Abstract

- Giovanni Emanuele Barié, appointed Professor of Theoretical Philosophy at Milan University in 1937, is one of the most neglected figures in Italian philosophy of the last century. An exponent of late Italian idealism, it could be argued that only through his work, alongside that of others like Bernardino Varisco, Pantaleo Carabellese and Vito Fazio Allmayer, was Italian idealism able to reach full theoretical maturity. Born in Milan in 1894, before going to university, Barié displayed great courage on the battlefield during the first world war. On his return, he first studied Law and then took a second degree in Philosophy under Piero Martinetti.
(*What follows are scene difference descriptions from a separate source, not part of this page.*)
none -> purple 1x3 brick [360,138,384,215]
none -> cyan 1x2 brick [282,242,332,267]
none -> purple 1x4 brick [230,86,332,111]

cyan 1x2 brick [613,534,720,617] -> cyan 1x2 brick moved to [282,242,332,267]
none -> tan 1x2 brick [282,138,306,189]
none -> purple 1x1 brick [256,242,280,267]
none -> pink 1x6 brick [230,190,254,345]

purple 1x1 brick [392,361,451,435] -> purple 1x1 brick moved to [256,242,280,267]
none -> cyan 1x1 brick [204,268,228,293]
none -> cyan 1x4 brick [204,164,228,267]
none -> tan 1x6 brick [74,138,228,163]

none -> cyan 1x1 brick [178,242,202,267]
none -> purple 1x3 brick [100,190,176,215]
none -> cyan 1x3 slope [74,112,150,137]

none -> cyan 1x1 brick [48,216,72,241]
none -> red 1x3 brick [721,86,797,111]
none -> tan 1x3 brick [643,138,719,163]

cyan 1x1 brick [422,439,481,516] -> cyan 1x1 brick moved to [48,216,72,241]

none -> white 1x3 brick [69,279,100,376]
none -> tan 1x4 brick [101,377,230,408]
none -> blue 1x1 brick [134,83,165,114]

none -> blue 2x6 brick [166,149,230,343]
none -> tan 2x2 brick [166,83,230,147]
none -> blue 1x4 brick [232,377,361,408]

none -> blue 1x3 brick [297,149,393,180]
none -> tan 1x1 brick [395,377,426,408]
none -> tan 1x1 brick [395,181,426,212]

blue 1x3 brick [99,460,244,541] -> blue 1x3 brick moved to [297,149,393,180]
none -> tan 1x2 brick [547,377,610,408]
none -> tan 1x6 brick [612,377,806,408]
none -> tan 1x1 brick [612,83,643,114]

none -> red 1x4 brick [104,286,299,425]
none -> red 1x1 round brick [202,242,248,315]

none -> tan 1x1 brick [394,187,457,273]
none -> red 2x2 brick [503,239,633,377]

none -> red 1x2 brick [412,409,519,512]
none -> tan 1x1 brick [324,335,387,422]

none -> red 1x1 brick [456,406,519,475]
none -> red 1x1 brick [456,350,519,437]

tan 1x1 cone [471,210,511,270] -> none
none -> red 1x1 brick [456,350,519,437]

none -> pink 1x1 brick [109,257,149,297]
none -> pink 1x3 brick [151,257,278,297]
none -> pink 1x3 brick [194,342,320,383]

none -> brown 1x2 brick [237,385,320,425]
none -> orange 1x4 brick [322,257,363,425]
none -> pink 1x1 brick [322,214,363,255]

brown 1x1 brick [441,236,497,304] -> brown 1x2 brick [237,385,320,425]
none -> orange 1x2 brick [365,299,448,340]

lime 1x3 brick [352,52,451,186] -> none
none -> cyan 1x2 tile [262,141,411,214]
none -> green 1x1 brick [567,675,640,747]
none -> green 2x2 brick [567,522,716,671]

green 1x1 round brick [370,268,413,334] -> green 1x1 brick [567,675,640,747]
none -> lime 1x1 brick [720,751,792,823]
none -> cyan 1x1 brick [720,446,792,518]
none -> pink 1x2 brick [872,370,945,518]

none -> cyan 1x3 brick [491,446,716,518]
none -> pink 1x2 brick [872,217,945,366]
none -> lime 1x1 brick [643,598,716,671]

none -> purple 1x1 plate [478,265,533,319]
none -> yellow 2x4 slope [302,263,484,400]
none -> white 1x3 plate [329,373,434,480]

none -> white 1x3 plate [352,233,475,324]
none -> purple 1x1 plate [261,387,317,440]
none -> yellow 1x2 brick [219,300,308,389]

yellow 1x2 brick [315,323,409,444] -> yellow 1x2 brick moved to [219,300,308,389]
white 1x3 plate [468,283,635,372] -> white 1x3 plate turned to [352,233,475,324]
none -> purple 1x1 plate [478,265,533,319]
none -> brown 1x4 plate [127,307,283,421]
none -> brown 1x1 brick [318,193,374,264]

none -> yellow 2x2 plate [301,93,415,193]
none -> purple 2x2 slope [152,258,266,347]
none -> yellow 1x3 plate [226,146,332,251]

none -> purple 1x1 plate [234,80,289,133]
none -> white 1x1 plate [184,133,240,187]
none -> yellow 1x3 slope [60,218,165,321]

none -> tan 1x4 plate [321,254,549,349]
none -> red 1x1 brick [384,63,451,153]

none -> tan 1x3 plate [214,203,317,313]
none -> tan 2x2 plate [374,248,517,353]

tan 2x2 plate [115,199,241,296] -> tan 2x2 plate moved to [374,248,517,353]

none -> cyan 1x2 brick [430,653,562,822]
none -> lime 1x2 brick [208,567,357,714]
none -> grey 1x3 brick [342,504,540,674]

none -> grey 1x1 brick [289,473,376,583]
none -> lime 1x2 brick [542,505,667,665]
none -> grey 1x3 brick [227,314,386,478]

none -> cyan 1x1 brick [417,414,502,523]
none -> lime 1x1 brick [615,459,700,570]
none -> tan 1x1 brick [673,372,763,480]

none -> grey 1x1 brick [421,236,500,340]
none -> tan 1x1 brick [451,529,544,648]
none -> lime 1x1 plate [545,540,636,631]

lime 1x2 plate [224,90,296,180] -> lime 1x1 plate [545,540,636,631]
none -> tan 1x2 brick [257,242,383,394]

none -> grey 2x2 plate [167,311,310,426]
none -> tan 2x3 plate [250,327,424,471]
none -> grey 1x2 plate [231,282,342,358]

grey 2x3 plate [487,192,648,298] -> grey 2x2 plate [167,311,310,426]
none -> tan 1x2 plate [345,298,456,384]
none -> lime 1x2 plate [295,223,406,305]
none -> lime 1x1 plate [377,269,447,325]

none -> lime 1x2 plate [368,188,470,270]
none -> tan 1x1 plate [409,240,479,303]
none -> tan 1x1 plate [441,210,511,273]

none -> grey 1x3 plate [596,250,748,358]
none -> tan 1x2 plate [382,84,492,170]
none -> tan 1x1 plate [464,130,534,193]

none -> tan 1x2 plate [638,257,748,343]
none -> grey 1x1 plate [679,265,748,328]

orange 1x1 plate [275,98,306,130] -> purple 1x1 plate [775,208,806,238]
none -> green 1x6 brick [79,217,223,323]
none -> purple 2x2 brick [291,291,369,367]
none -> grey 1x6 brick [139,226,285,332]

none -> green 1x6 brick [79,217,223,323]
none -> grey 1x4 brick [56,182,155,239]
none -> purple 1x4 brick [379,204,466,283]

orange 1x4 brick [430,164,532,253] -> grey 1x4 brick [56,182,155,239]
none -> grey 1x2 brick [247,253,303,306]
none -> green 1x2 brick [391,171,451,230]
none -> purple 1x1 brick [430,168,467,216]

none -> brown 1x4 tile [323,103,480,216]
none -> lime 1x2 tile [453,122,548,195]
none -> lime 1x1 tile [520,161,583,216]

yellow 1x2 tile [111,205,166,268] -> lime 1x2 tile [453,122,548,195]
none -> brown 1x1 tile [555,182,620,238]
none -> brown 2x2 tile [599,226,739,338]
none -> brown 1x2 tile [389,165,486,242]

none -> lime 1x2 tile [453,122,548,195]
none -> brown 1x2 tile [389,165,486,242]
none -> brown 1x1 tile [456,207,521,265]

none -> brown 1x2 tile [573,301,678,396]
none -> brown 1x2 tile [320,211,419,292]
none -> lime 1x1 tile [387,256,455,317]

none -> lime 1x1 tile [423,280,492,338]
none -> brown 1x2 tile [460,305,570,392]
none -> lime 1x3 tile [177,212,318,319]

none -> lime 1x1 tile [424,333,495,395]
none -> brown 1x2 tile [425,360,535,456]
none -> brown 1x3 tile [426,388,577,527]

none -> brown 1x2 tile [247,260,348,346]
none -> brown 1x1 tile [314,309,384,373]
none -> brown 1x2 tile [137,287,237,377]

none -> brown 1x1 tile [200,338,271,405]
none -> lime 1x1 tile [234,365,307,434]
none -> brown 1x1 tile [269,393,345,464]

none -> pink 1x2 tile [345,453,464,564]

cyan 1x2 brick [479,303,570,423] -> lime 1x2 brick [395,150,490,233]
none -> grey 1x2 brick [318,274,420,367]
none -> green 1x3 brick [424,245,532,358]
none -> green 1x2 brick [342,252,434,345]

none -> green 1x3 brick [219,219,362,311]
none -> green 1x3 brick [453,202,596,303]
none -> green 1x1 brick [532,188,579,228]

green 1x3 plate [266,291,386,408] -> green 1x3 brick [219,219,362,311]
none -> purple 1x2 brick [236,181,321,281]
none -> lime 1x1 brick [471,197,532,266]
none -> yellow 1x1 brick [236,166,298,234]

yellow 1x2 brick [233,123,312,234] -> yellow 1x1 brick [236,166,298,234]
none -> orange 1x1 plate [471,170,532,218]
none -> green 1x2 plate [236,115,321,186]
In 1933, his La spiritualitŕ dell'essere e Leibniz enabled him to obtain a university teaching post, first in Genoa, later in Rome and, finally, in Milan in the chair previously occupied by his mentor. The first period of Barié's work is characterized by a re-evaluation of the Kantian a priori against the reductionist perspective of contemporary thought. Books like La posizione gnoseologica della matematica (1925) and Oltre la Critica (1929) belong to this stage in his life. From 1933, Barié started on an interpretation of Hegel with the intention of toning down the transcendental aspects of Kant's and Martinetti's thought. His most important writings from this period are L'io trascendentale (1948) and his last work Il concetto trascendentale (1957), which came out in the same year the philosopher committed suicide.